HW 07 (1.11) Descriptive data mining, R
Although not obligatory, we would encourage you to use R when doing these exercises. If you have never used R, read some manual first and use a list of functions, e.g. http://www.sr.bham.ac.uk/~ajrs/R/r-function_list.html. Most of the functions needed in this homework are already available in R, you will find the right ones after short search in the Internet.
Data file is here Attach:data.txt
1. Read in the data file: data.txt. For each variable, calculate mean, standard deviation, median, minimum and maximum. Describe what type of data you have (continuous or discrete etc.).

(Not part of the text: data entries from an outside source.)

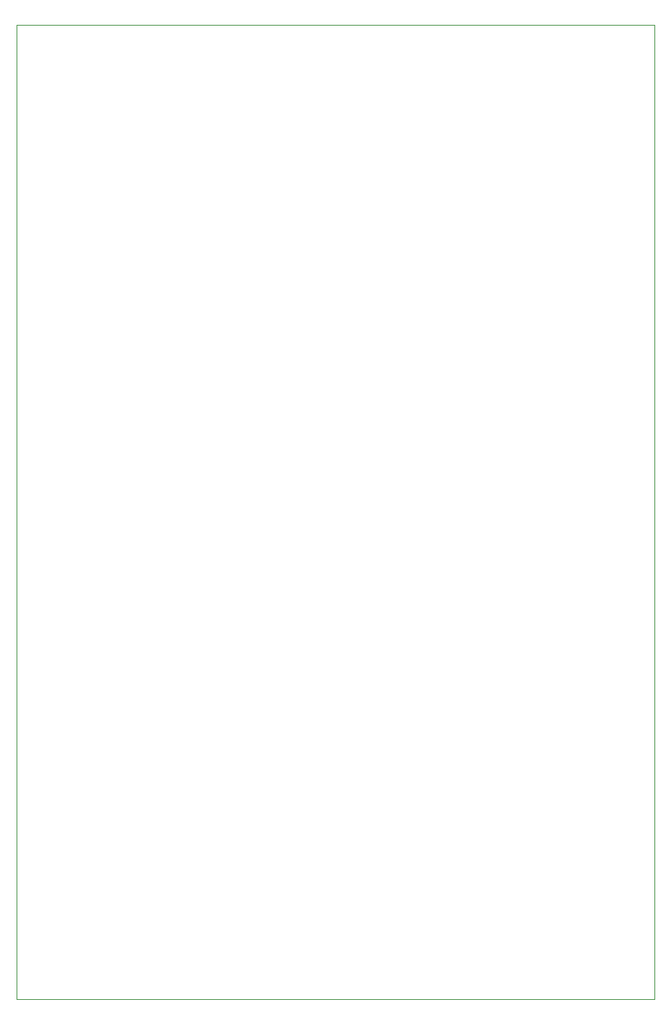
<source format=gbr>
%TF.GenerationSoftware,KiCad,Pcbnew,(6.0.9)*%
%TF.CreationDate,2022-11-24T15:29:20-03:00*%
%TF.ProjectId,main,6d61696e-2e6b-4696-9361-645f70636258,rev?*%
%TF.SameCoordinates,Original*%
%TF.FileFunction,Profile,NP*%
%FSLAX46Y46*%
G04 Gerber Fmt 4.6, Leading zero omitted, Abs format (unit mm)*
G04 Created by KiCad (PCBNEW (6.0.9)) date 2022-11-24 15:29:20*
%MOMM*%
%LPD*%
G01*
G04 APERTURE LIST*
%TA.AperFunction,Profile*%
%ADD10C,0.100000*%
%TD*%
G04 APERTURE END LIST*
D10*
X12827000Y-192024000D02*
X84582000Y-192024000D01*
X84582000Y-192024000D02*
X84582000Y-82550000D01*
X84582000Y-82550000D02*
X12827000Y-82550000D01*
X12827000Y-82550000D02*
X12827000Y-192024000D01*
M02*

</source>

2. There are some obvious outliers in the data. Find a way how to detect and remove rows which contain them. Calculate same statistics again as in the first exercise. Explain why some of these statistics have changed and some of them not much. In the next exercises, use the data where outliers are removed.
3. Plot kernel density estimation curves on top of each other (all variables on the same plot). Explain the principle how curves are estimated (what does "using a kernel" mean here etc.).
4. Find a variable that divides variable "e" into classes with clearly different averages. Make two boxplots next to each other, showing variability of these two classes. Explain what a boxplot consists of (what are the different lines and dots that are plotted).
5. Make a QQ-plot to compare distributions of variables "a" and "b". Are the distributions similar? Explain what a QQ-plot consists of (what exactly do the points on the plot mean and how can we draw conclusions based on the pattern).
6. (Bonus 2p) It is possible to estimate numerically whether two variables have significantly different distribution or not. Find from the literature two different methods how to do it. Use them to find a p-value which says whether variables "a" and "b" have similar or different distribution. Explain which conclusion we can make. (1p if you only consider one method)